The other advantage of unsupervised learning is that since there is no assigned task, knowledge is not tied to a specific application. It’s easy to learn a new task by using this higher-level knowledge. An example is that learning what numbers mean is later applied to learning arithmetic.
Q: The part of your network trained on natural images was still more responsive to images of real letters versus made-up ones. Does that mean real letters somehow resemble nature?
A: Yes, this is one explanation. There’s this hypothesis that has been around for some time that the shapes of symbols across all writing systems have been culturally selected to better match the statistics of our visual environment. You can think about this in terms of the type of shapes needed to better suit brains trained on nature.
Q: What else have you learned about human cognition?
A: We know that babies and animals can compare numbers of objects even without labels. We found that deep unsupervised learning on images containing different numbers of objects yields this visual number sense in a neural network. It was the first study using deep learning for cognitive modeling.
With neural networks, you have a learning algorithm. You can try to map the learning trajectory of the network onto human developmental data. Take something like learning to read. If you have a computer model that learns to read, you may also try to understand atypical learning, as in dyslexia.

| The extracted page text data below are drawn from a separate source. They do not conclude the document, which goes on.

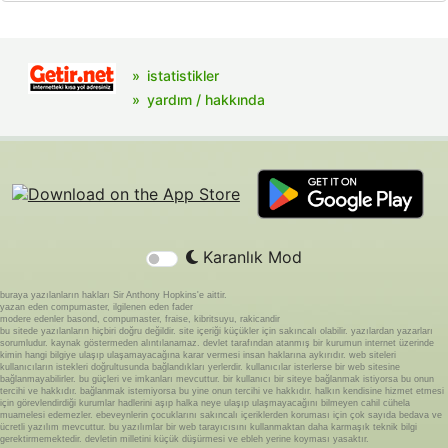
istatistikler
yardım / hakkında
Karanlık Mod
buraya yazılanların hakları Sir Anthony Hopkins'e aittir.
yazan eden compumaster, ilgilenen eden fader
modere edenler basond, compumaster, fraise, kibritsuyu, rakicandir
bu sitede yazılanların hiçbiri doğru değildir. site içeriği küçükler için sakıncalı olabilir. yazılardan yazarları
sorumludur. kaynak göstermeden alıntılanamaz. devlet tarafından atanmış bir kurumun internet üzerinde
kimin hangi bilgiye ulaşıp ulaşamayacağına karar vermesi insan haklarına aykırıdır. web siteleri
kullanıcıların istekleri doğrultusunda bağlandıkları yerlerdir. kullanıcılar isterlerse bir web sitesine
bağlanmayabilirler. bu güçleri ve imkanları mevcuttur. bir kullanıcı bir siteye bağlanmak istiyorsa bu onun
tercihi ve hakkıdır. bağlanmak istemiyorsa bu yine onun tercihi ve hakkıdır. halkın kendisine hizmet etmesi
için görevlendirdiği kurumlar hadlerini aşıp halka neye ulaşıp ulaşmayacağını bilmeyen cahil cühela
muamelesi edemezler. ebeveynlerin çocuklarını sakıncalı içeriklerden koruması için çok sayıda bedava ve
ücretli yazılım mevcuttur. bu yazılımlar bir web tarayıcısını kullanmaktan daha karmaşık teknik bilgi
gerektirmemektedir. devletin milletini küçük düşürmesi ve ebleh yerine koyması yasaktır.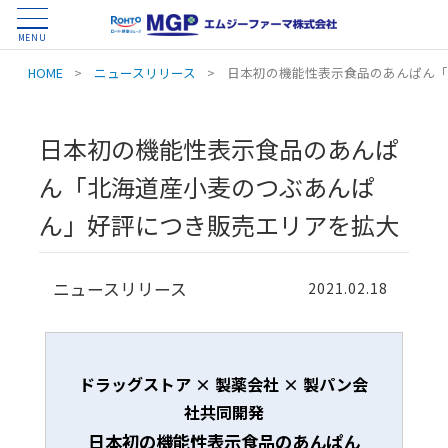
MENU
HOME
>
ニュースリリース
>
日本初の機能性表示食品のあんぱん「
日本初の機能性表示食品のあんぱ
ん「北海道産小麦のつぶあんぱ
ん」好評につき販売エリアを拡大
ニュースリリース
2021.02.18
ドラッグストア × 製薬会社 × 製パン会
社共同開発
日本初の機能性表示食品のあんぱん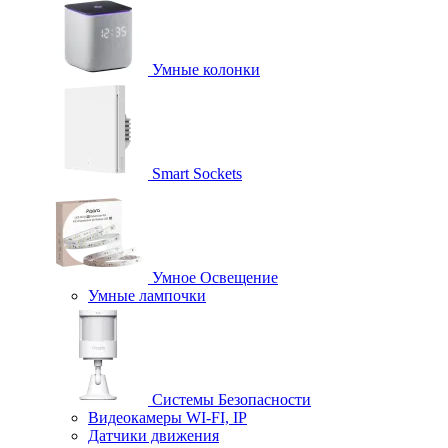
Умные колонки
Smart Sockets
Умное Освещение
Умные лампочки
Системы Безопасности
Видеокамеры WI-FI, IP
Датчики движения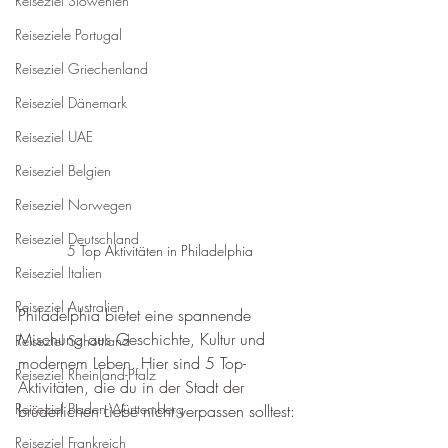
Reiseziel Slowenien
Reiseziele Portugal
Reiseziel Griechenland
Reiseziel Dänemark
Reiseziel UAE
Reiseziel Belgien
Reiseziel Norwegen
Reiseziel Deutschland
5 Top Aktivitäten in Philadelphia
Reiseziel Italien
Reiseziel Australien
Philadelphia bietet eine spannende 
Mischung aus Geschichte, Kultur und 
Reiseziel Schottland
modernem Leben. Hier sind 5 Top-
Reiseziel Rheinland-Pfalz
Aktivitäten, die du in der Stadt der 
Reiseziel Baden-Württemberg
brüderlichen Liebe nicht verpassen solltest:
Reiseziel Frankreich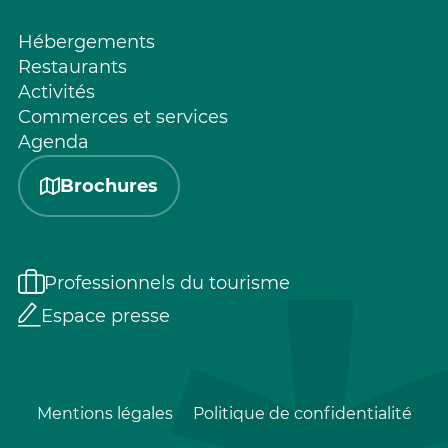
Hébergements
Restaurants
Activités
Commerces et services
Agenda
Brochures
Professionnels du tourisme
Espace presse
Mentions légales
Politique de confidentialité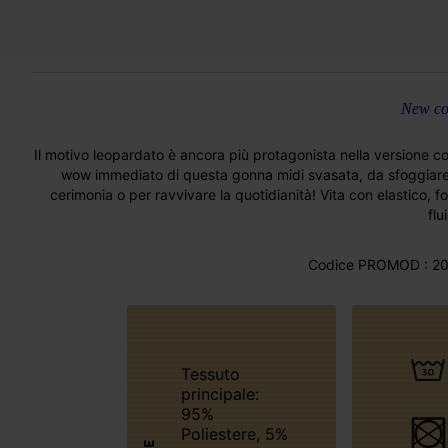
New col
Il motivo leopardato è ancora più protagonista nella versione con 
wow immediato di questa gonna midi svasata, da sfoggiare di g
cerimonia o per ravvivare la quotidianità! Vita con elastico, f
flu
Codice PROMOD : 20
Tessuto
principale:
95%
Poliestere, 5%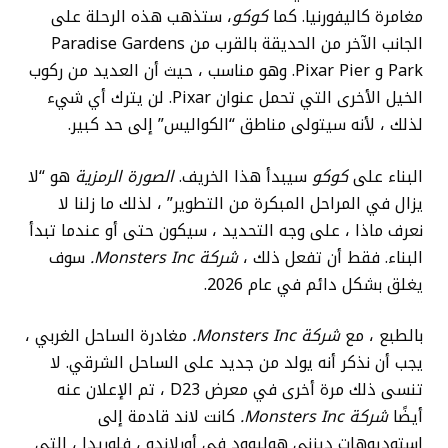
مغامرة كاليفورنيا. كما
كوكو
، ستذهب هذه الرحلة على
الجانب الآخر من الحديقة بالقرب من Paradise Gardens
Park و Pixar Pier. وهو مناسب ، حيث أن العديد من ركوب
الخيل الأخرى التي تحمل عنوان Pixar. لن يترك أي شيء
لذلك ، لأنه سيتولى مناطق “الكواليس” إلى حد كبير.
البناء على
كوكو
سيبدأ هذا الخريف.
الصورة الرمزية
هو “لا
يزال في المراحل المبكرة من التطوير” ، لذلك ما زلنا لا
نعرف ماذا ، على وجه التحديد ، سيكون حتى أو عندما تبدأ
البناء. فقط أن تفعل ذلك ،
شركة Monsters Inc.
سوف
يغلق بشكل دائم في عام 2026.
بالطبع ، مع
شركة Monsters Inc.
مغادرة الساحل الغربي ،
يجب أن نذكر أنه يولد من جديد على الساحل الشرقي. لا
تنسى ذلك مرة أخرى في معرض D23 ، تم الإعلان عنه
أيضًا
شركة Monsters Inc.
كانت لاند قادمة إلى
استوديوهات ديزني هوليوود في أورلاندو ، فلوريدا ، التي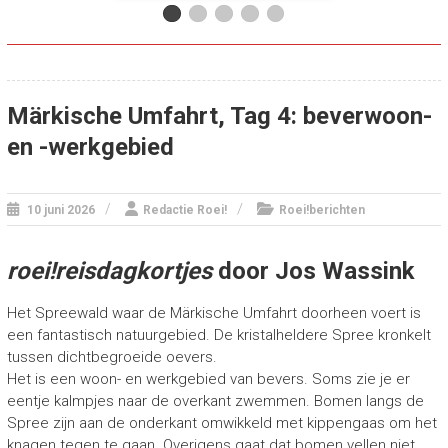
Märkische Umfahrt, Tag 4: beverwoon-
en -werkgebied
10 juni 2026
Redactie Roei!
Roei!berichten
roei!reisdagkortjes
door Jos Wassink
Het Spreewald waar de Märkische Umfahrt doorheen voert is
een fantastisch natuurgebied. De kristalheldere Spree kronkelt
tussen dichtbegroeide oevers.
Het is een woon- en werkgebied van bevers. Soms zie je er
eentje kalmpjes naar de overkant zwemmen. Bomen langs de
Spree zijn aan de onderkant omwikkeld met kippengaas om het
knagen tegen te gaan. Overigens gaat dat bomen vellen niet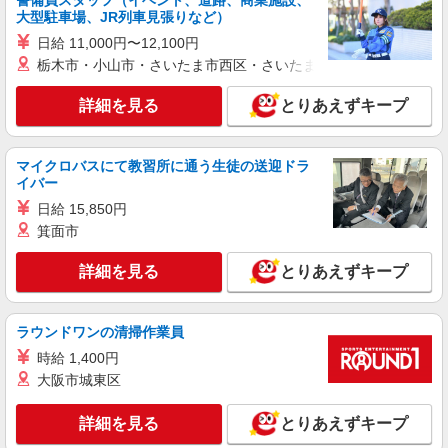
警備員スタッフ（イベント、道路、商業施設、
派遣社員
大型駐車場、JR列車見張りなど）
株式会社シエロ
日給 11,000円〜12,100円
【softbank】の携帯販売スタッフ
栃木市・小山市・さいたま市西区・さいたま市岩槻区・久喜市・
時給1500円〜1900円（経験・能力による） ※
残業代支給 ★交通費別途支給（規定あり） ゜
詳細を見る
とりあえずキープ
+゜・。○。・゜+゜・。○。・゜+゜ 入社祝い金10
愛知県名古屋市中村区のsoftbankショップ
万円支給(規定有) お友達を紹介頂くと, インセンテ
ィブ支給(規定有) ★月2回払い・週払い可能（規程
詳細を見る
キープ
有）★ ゜・。○。・゜+゜・。○。・゜+゜
マイクロバスにて教習所に通う生徒の送迎ドラ
イバー
紹介予定派遣
日給 15,850円
株式会社シエロ
箕面市
【docomo】人気機種に詳しくなれる携帯販売
詳細を見る
とりあえずキープ
時給1400円〜 ※残業代支給 ★交通費別途支給
（規定あり） ゜+゜・。○。・゜+゜・。○。・゜
+゜ 入社祝い金10万円支給(規定有) お友達を紹介
愛知県名古屋市中村区のdocomoショップ
頂くと, インセンティブ支給(規定有) ★月2回払
ラウンドワンの清掃作業員
い・週払い可能（規程有）★ ゜・。○。・゜
時給 1,400円
詳細を見る
キープ
+゜・。○。・゜+゜
大阪市城東区
派遣社員
詳細を見る
とりあえずキープ
株式会社シエロ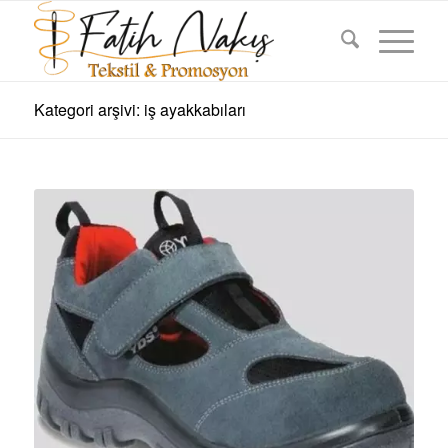
Kategori arşivi: iş ayakkabıları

Q: What have you found about dyslexia?
A: There’s a huge debate. What is the core deficit? People have looked at phonological, visual, and attentional deficits. We tested these hypotheses in a computer model of reading development. In a study that has not been published, we observed that if you don’t assume that dyslexia is caused by more than one deficit, there’s no way to explain the diversity in real dyslexic children. Where this approach is going is to try to build personalized models of individuals and use the simulations to predict the outcomes of interventions.
Q: Could simulating the brain like this also improve AI?
A: I think so. Bringing in more constraints from the information we have about the brain and how people learn can give us some new ideas on how to explore new learning solutions.